Visitor profiles
Beyond demographics

Old market research techniques are making way for Culture Segments – a mass personalisation approach that asks what motivates different types of cultural consumers. Gerri Morris explains

By Gerri Morris | Published in Leisure Management 2016 issue 1


A number of the UK’s museums, galleries and heritage attractions have adopted a new way of looking at their audiences, and it’s paying dividends.

They’re using an audience segmentation system that’s based on understanding the deep-seated values that drive people’s engagement with culture. Then they’re using these insights to craft offers and messages that really resonate.

Using this system, the Museum of London saw a massive increase in visits; Royal Botanic Gardens at Kew is increasing its exhibitions engagement; the Tate Modern is maximising its audiences; and Historic Royal Palaces (HRP) is using the insights across every area of its work, from marketing to interpretation to retail.

The system is called Culture Segments and it takes a psychographic approach to classifying customers. Developed by cultural research consultancy Morris Hargreaves McIntyre (MHM), it’s designed as a system that can be used by any organisation targeting audiences for cultural, leisure and heritage attractions.

Why segment?
Audiences are not homogenous. They’re made up of diverse people with different needs and wants. To be audience-focused, we need to understand and meet those needs and wants. In an ideal world we’d develop personalised offers for everybody, but this is expensive and impractical. Segmentation is a good half-way house: clustering people into groups who share the same needs and wants and developing differentiated strategies for those segments whose needs we can best meet.

Why use psychographics?
Many segmentation systems are based on demographics such as age groups, life stages, income levels or social class. Or they’re based on behaviour – people who already engage in different types of activity and people who might. There are other proprietary systems that are based on making assumptions about the attitudes and values people might have depending upon their postcode.

Most of these systems are concerned with finding audiences for mass-market products and so they take a broad-brush approach. What we’ve found when people engage with culture is that such approaches simply don’t apply and so these systems will always have limited success.

Part of a data file:
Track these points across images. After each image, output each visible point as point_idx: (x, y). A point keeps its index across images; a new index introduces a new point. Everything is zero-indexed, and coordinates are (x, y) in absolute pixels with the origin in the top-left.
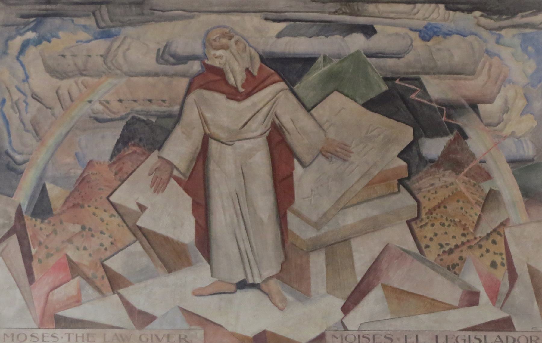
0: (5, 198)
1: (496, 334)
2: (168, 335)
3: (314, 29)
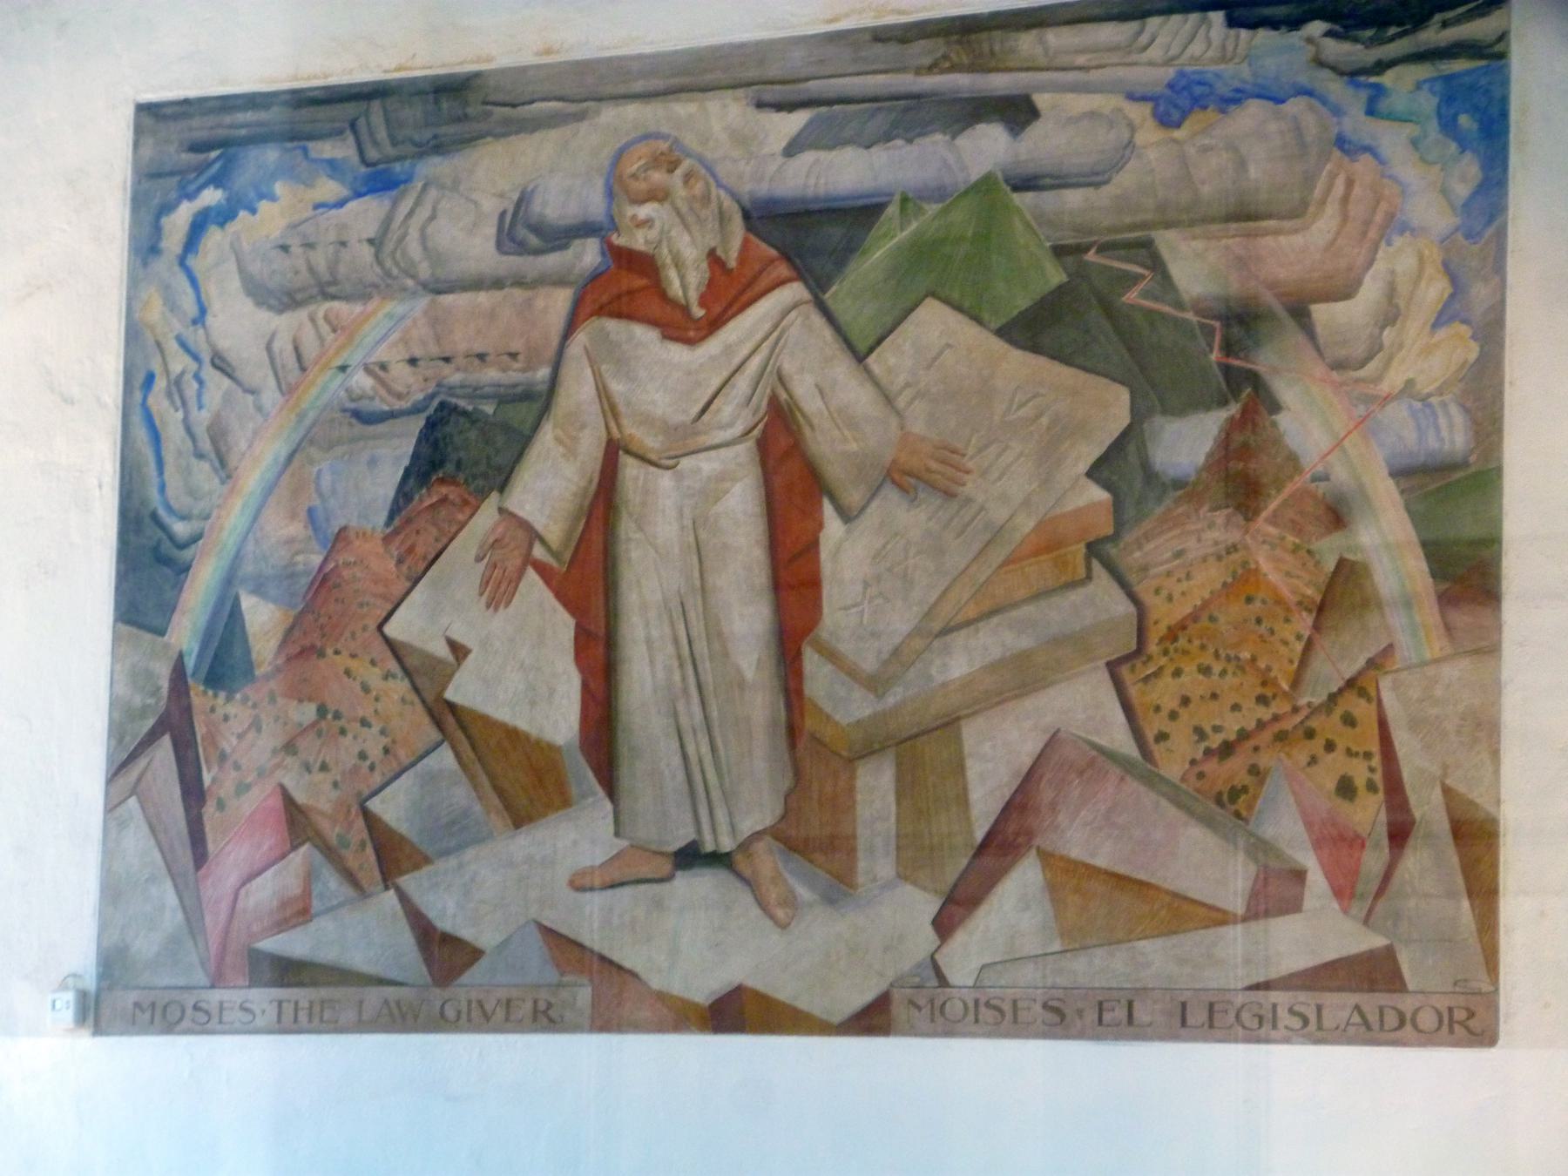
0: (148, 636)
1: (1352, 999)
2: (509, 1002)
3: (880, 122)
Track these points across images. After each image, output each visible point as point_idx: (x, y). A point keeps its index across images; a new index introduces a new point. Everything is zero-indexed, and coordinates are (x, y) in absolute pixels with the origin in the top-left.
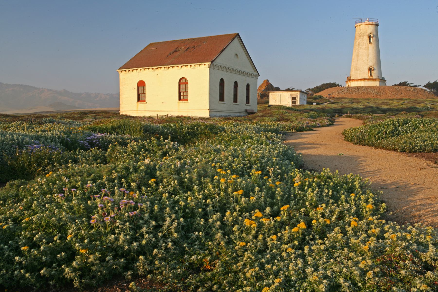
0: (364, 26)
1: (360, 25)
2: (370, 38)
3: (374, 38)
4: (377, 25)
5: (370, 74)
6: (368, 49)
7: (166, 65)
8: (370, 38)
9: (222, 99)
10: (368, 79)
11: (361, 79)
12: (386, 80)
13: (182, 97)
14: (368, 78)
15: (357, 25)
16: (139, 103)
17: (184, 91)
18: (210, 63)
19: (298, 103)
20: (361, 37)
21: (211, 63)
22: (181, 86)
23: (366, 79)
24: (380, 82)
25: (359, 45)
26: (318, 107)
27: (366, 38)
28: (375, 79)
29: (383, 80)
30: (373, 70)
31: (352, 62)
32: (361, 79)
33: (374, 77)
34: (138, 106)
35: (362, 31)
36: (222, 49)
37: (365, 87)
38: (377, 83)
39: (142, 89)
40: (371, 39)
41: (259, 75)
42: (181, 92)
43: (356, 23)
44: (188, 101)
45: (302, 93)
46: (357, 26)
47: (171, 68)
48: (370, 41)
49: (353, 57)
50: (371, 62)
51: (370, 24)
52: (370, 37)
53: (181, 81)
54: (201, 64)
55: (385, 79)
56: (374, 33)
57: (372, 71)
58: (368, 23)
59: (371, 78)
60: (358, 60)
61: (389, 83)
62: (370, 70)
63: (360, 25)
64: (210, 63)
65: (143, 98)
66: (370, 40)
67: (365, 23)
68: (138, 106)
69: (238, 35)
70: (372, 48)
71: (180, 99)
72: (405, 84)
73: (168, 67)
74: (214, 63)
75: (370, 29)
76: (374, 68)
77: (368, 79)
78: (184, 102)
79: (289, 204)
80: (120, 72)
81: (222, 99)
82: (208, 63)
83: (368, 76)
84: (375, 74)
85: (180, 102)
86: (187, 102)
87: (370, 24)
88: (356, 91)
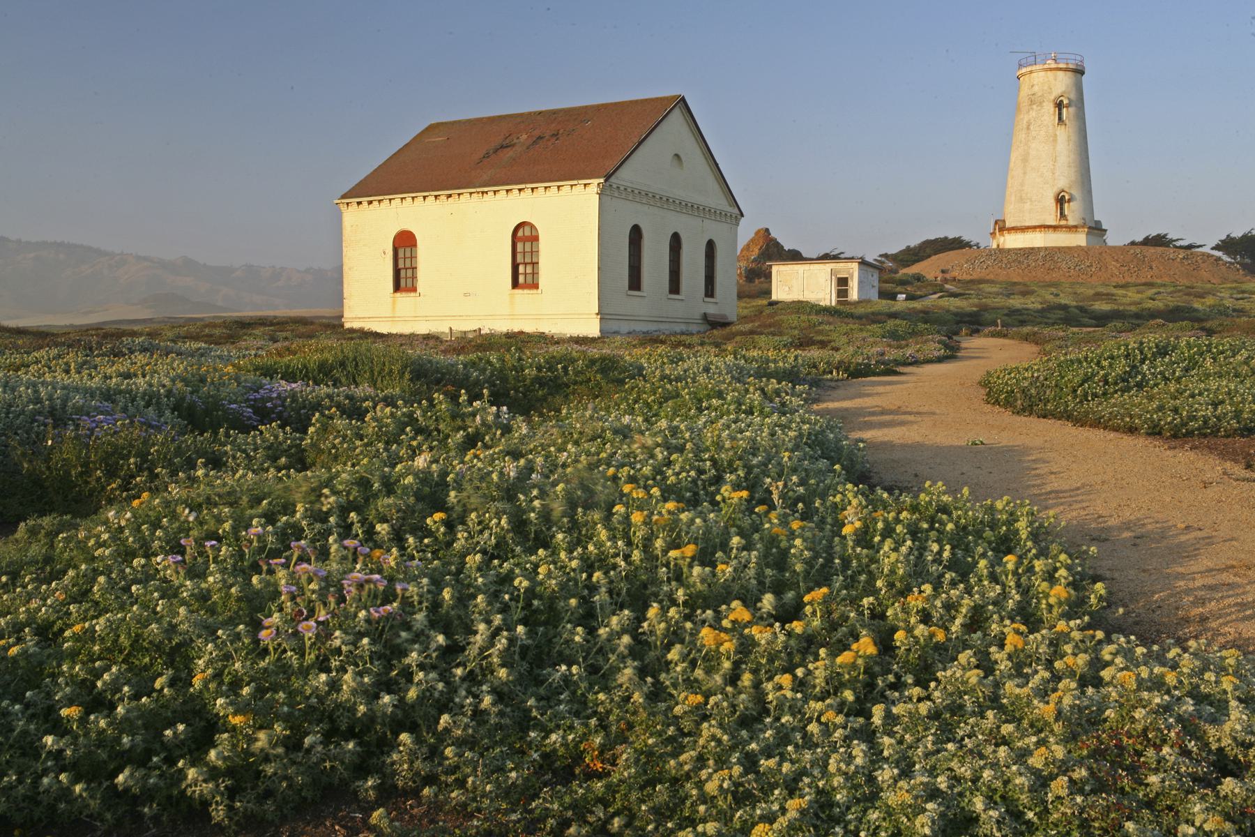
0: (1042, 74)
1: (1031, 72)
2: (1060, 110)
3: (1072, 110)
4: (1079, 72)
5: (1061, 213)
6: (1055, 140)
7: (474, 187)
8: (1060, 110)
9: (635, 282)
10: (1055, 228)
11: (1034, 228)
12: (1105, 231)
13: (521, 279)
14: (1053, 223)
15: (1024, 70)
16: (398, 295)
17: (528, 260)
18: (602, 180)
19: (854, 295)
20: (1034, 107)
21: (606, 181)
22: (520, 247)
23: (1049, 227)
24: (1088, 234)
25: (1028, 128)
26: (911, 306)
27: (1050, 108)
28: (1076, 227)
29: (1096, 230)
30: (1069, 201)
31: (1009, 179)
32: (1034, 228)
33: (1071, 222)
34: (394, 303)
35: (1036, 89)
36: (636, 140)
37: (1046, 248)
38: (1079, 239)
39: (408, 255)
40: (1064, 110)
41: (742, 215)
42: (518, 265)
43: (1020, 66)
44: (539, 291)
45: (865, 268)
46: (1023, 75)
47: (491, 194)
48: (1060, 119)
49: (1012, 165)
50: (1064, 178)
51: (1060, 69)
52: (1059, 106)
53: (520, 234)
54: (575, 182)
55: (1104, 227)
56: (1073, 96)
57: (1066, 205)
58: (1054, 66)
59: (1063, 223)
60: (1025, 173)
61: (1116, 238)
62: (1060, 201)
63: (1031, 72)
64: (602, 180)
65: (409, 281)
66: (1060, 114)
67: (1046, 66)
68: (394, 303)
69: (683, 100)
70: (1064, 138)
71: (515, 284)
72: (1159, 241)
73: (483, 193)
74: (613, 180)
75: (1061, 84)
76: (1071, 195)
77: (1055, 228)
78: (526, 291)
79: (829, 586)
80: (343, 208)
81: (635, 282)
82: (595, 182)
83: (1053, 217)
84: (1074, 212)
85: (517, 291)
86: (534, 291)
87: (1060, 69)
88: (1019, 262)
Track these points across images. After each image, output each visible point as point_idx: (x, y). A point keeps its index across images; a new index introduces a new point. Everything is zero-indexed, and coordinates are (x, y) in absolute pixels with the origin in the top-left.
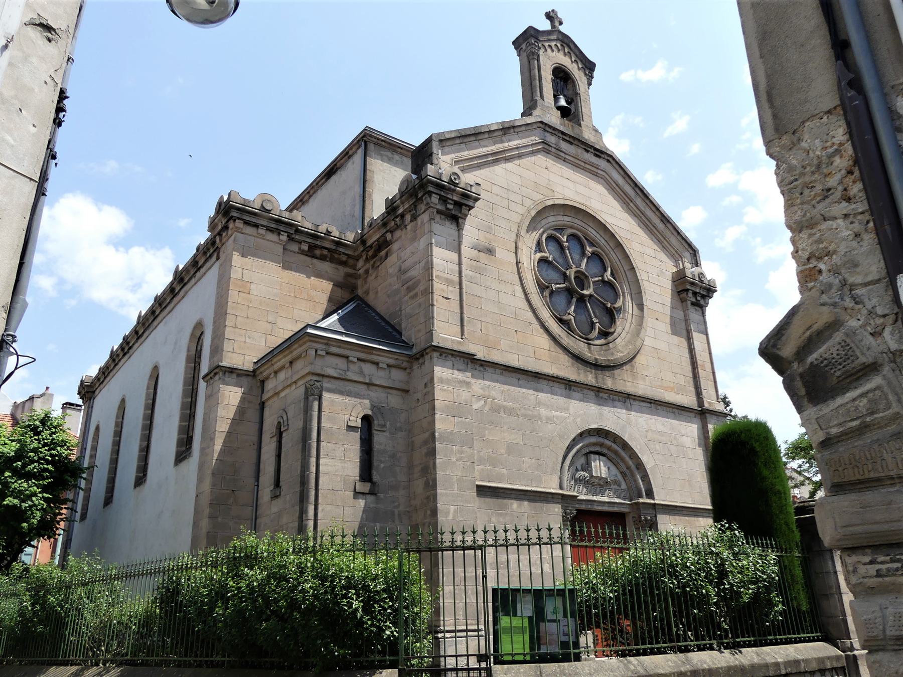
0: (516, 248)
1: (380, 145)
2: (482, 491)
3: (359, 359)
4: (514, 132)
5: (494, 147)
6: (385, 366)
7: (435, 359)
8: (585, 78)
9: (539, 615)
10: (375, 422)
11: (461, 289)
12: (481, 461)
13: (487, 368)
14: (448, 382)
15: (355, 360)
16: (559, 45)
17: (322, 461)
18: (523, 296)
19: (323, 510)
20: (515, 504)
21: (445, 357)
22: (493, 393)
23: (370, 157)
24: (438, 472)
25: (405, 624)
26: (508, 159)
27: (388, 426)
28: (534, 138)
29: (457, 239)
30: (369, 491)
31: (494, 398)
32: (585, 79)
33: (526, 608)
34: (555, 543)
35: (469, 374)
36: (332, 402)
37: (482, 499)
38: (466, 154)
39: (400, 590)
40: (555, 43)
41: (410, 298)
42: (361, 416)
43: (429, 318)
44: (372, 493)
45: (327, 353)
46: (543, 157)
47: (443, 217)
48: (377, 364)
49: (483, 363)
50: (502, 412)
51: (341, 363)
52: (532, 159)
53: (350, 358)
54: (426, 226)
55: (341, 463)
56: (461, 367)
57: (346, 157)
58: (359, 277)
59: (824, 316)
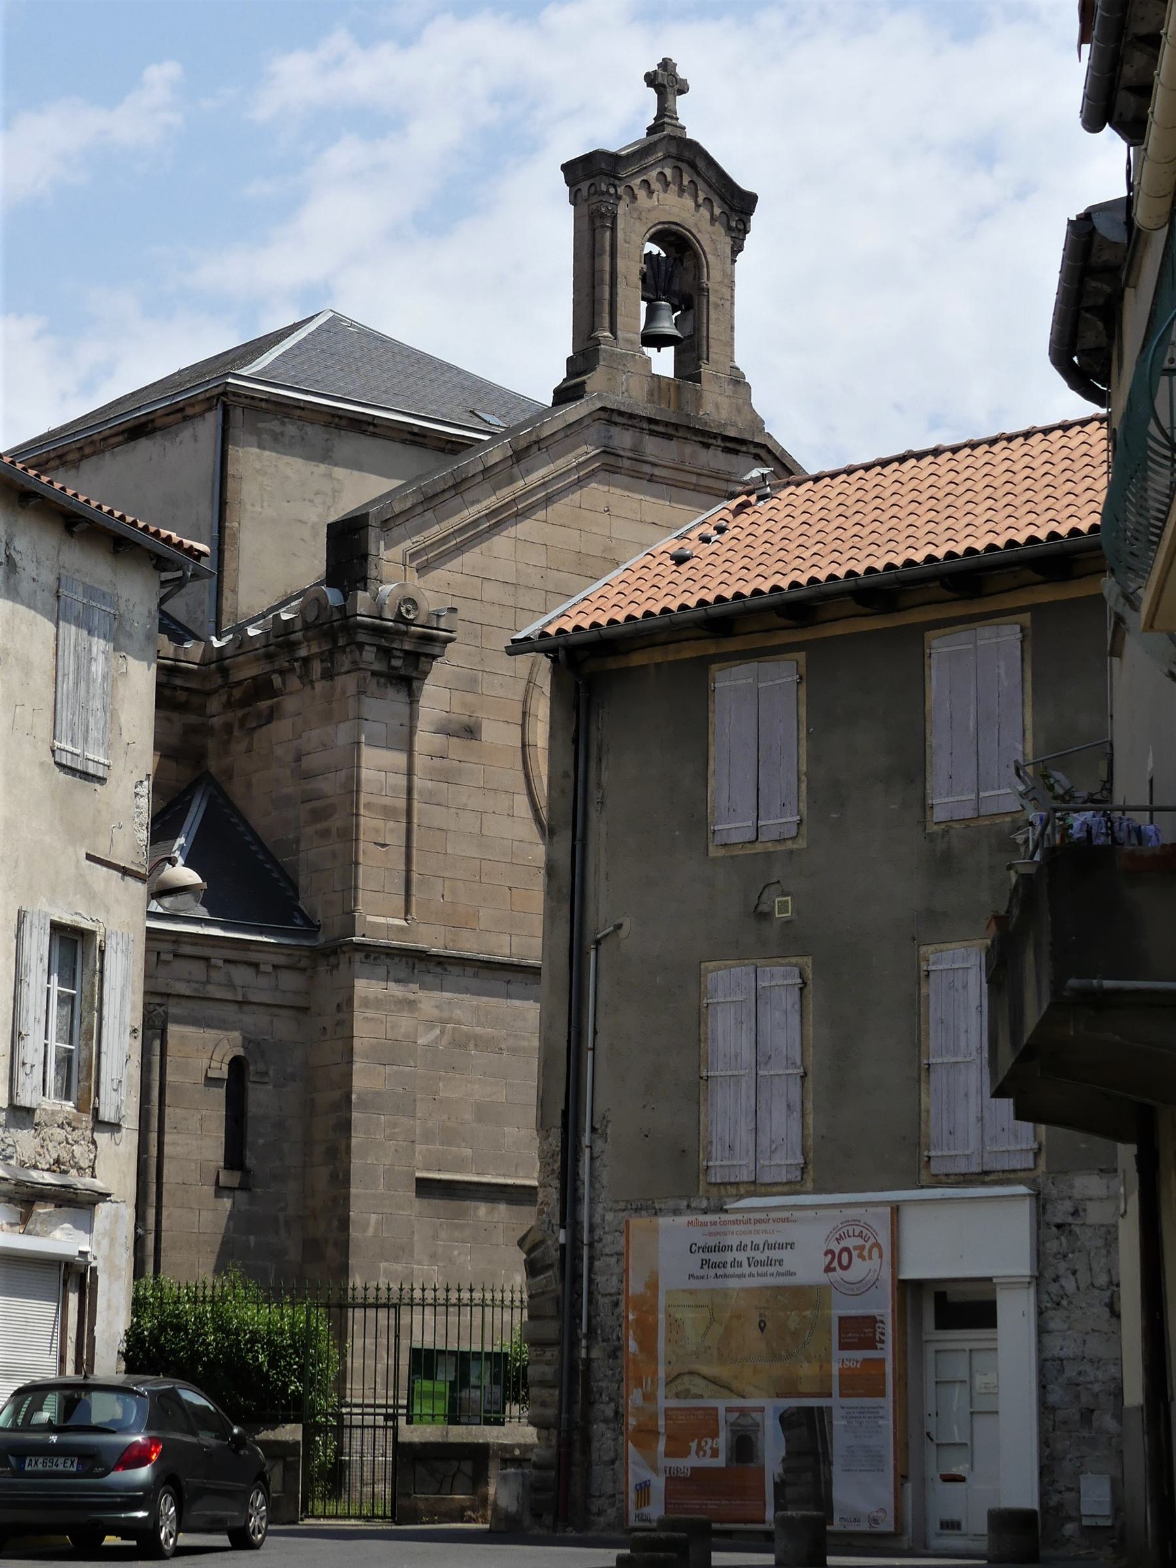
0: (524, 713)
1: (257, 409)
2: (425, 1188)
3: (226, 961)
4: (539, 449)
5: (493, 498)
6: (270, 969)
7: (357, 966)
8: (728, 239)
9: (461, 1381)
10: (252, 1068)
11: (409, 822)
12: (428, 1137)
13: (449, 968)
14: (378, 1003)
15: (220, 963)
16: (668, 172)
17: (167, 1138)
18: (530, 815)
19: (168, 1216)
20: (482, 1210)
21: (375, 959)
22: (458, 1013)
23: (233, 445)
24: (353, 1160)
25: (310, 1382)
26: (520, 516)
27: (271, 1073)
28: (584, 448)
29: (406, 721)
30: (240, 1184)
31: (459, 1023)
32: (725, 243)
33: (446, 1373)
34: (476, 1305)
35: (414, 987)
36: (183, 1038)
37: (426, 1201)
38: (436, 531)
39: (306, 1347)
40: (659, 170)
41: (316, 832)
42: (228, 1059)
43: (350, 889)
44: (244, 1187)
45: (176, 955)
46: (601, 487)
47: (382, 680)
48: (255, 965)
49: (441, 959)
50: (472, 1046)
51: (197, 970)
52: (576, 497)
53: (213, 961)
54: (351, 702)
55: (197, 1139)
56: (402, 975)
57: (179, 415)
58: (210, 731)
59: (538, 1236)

• [THE TASKS]:
• A. In the article on Culture Segments, which consultancy developed the segmentation system?
• B. Reproduce the stretch of the article on Culture Segments from "Why use psychographics?" through "upon their postcode.".

• [ANSWERS]:
• A. Morris Hargreaves McIntyre (MHM) developed it.

• B.
Why use psychographics?
Many segmentation systems are based on demographics such as age groups, life stages, income levels or social class. Or they’re based on behaviour – people who already engage in different types of activity and people who might. There are other proprietary systems that are based on making assumptions about the attitudes and values people might have depending upon their postcode.